Don't only focus on the cool parts of training/coach (technique, programming, getting strong), also absorb tons of material on recovery, nutrition, rehab/prehab, etc.

In regards to experience: get some! Develop your own training principles. In doing so you have to be honest with yourself and go with what works for yourself and others... not the current fad or something that looks good on paper.

Once you develop your own base of knowledge and personal experience, begin helping out others. Start small, technique, basic programming etc. Seek out people like friends or family who what help and coach them to some extent. This will help develop coaching experience.

Past that... look into coaching certifications (CSCS is among the most popular) and during your time at school, also keep an eye out for internships in the field. An internship will look good on paper but also give you some great experience while working under [hopefully] more experienced coaches.

Not to dissuade you, but realize its a tough field to get into and even harder to become successful in it. The days start early and end late, expect to be working most weekends too. Its not just tough to get into, but its an exhausting job...

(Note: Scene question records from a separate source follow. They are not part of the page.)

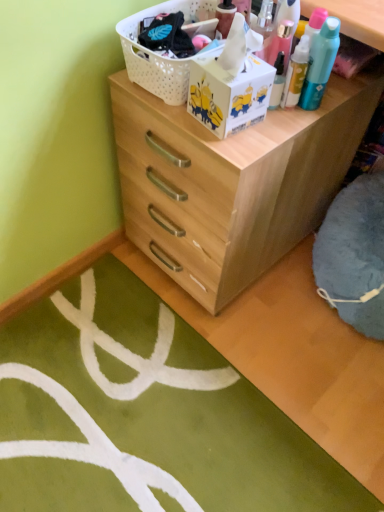
Question: Is natural wood chest of drawers at center situated inside white plastic basket at upper center or outside?

Choices:
 (A) inside
 (B) outside

Answer: (B)

Question: Considering the positions of natural wood chest of drawers at center and white plastic basket at upper center in the image, is natural wood chest of drawers at center taller or shorter than white plastic basket at upper center?

Choices:
 (A) tall
 (B) short

Answer: (A)

Question: Does point (203, 260) appear closer or farther from the camera than point (135, 81)?

Choices:
 (A) farther
 (B) closer

Answer: (A)

Question: From a real-world perspective, is white plastic basket at upper center physically located above or below natural wood chest of drawers at center?

Choices:
 (A) below
 (B) above

Answer: (B)

Question: In the image, is white plastic basket at upper center on the left side or the right side of natural wood chest of drawers at center?

Choices:
 (A) right
 (B) left

Answer: (B)

Question: In terms of height, does white plastic basket at upper center look taller or shorter compared to natural wood chest of drawers at center?

Choices:
 (A) tall
 (B) short

Answer: (B)

Question: Is white plastic basket at upper center inside or outside of natural wood chest of drawers at center?

Choices:
 (A) outside
 (B) inside

Answer: (A)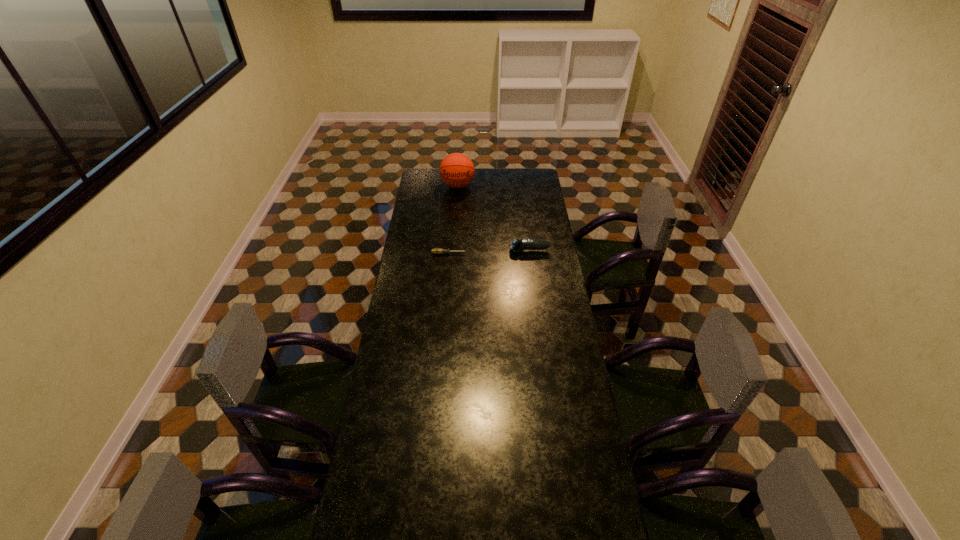
The height and width of the screenshot is (540, 960). What are the coordinates of `object situated at the far edge` in the screenshot? It's located at (457, 170).

Identify the location of basketball at the left edge. Image resolution: width=960 pixels, height=540 pixels. tap(457, 170).

Identify the location of screwdriver that is positioned at the left edge. This screenshot has width=960, height=540. (436, 251).

Where is `object present at the right edge`? object present at the right edge is located at coordinates (516, 245).

Find the location of a particular element. object present at the far left corner is located at coordinates (457, 170).

I want to click on vacant space at the far edge of the desktop, so click(x=479, y=175).

In the image, there is a desktop. Where is `vacant area at the left edge`? The height and width of the screenshot is (540, 960). vacant area at the left edge is located at coordinates (412, 213).

In order to click on vacant space at the right edge in this screenshot , I will do `click(550, 291)`.

Find the location of `free space at the far left corner`. free space at the far left corner is located at coordinates (425, 187).

The width and height of the screenshot is (960, 540). I want to click on free space between the electric shaver and the farthest object, so click(x=493, y=218).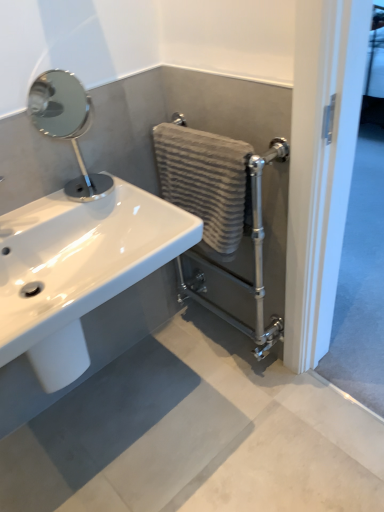
Question: Considering the positions of textured beige towel at center-right and matte gray concrete at lower center in the image, is textured beige towel at center-right wider or thinner than matte gray concrete at lower center?

Choices:
 (A) wide
 (B) thin

Answer: (B)

Question: Relative to matte gray concrete at lower center, is textured beige towel at center-right in front or behind?

Choices:
 (A) front
 (B) behind

Answer: (B)

Question: Which object is the closest to the white glossy sink at lower left?

Choices:
 (A) polished chrome mirror at upper left
 (B) textured beige towel at center-right
 (C) matte gray concrete at lower center

Answer: (B)

Question: Estimate the real-world distances between objects in this image. Which object is farther from the textured beige towel at center-right?

Choices:
 (A) matte gray concrete at lower center
 (B) white glossy sink at lower left
 (C) polished chrome mirror at upper left

Answer: (A)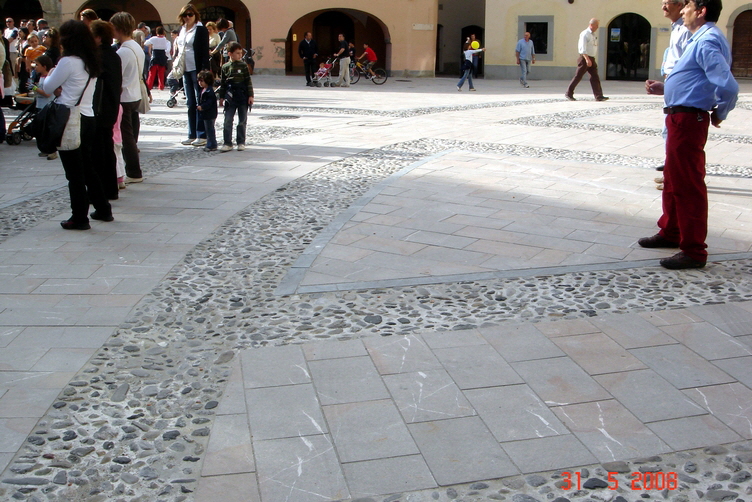
Image resolution: width=752 pixels, height=502 pixels. Identify the location of arch doorway. (628, 15).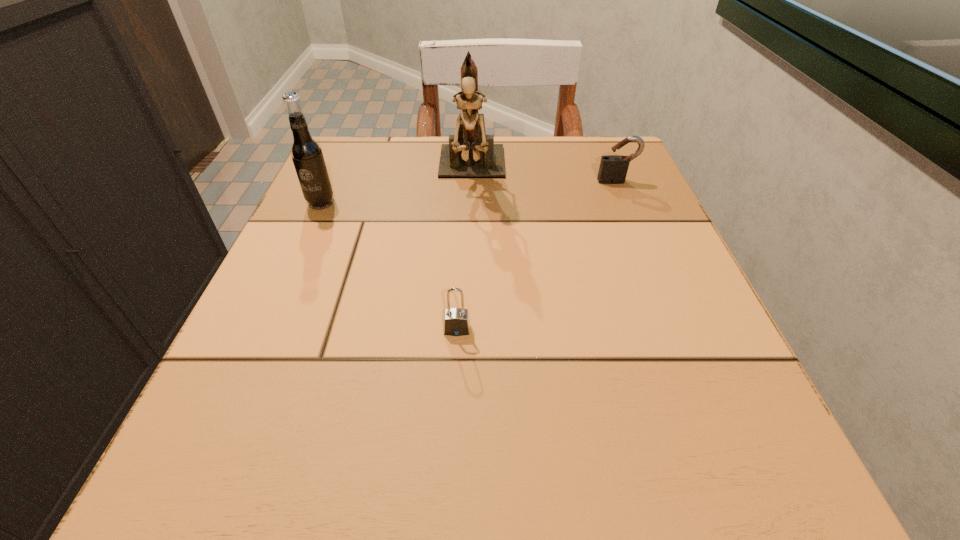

-Joe Defranco and Zach Even-esh have a few youtube videos up on how they got started in the business which may be of some interest to you.


thanks for the info bro. a little discouraging, but it's definitely what i want to do, so the odds aren't a factor for me. i will either do it, or live trying. :rockon:

Soldier 11-14-2011 01:26 PM

Quote:

Originally Posted by tank (Post 188914)
thanks for the info bro. a little discouraging, but it's definitely what i want to do, so the odds aren't a factor for me. i will either do it, or live trying. :rockon:

Don't be discouraged. Once you are into the training you'll find that there are a number of different paths you can take in the training field. There are lots of ways to make a living with these degrees. It's like anything else, get the training, get your foot in the door any way you can, then work up from there. You may find yourself in a place you never planned for, but that's not always a bad thing!

tank 11-14-2011 01:29 PM

Quote:

Originally Posted by Soldier (Post 188922)
Don't be discouraged. Once you are into the training you'll find that there are a number of different paths you can take in the training field. There are lots of ways to make a living with these degrees. It's like anything else, get the training, get your foot in the door any way you can, then work up from there. You may find yourself in a place you never planned for, but that's not always a bad thing!

absolutely. as long as i'm training and working in the field, the journey will be as rewarding as the "destination". destination is synonymous with stagnation to me; achieving a goal is just the dawn of a new goal.

Soldier 11-14-2011 01:58 PM

Quote:

Originally Posted by tank (Post 188924)
absolutely. as long as i'm training and working in the field, the journey will be as rewarding as the "destination". destination is synonymous with stagnation to me; achieving a goal is just the dawn of a new goal.

I hear that. There's only one true destination, and I don't want to get there any faster than I have to. What MOS and rank are you, if you don't mind me asking?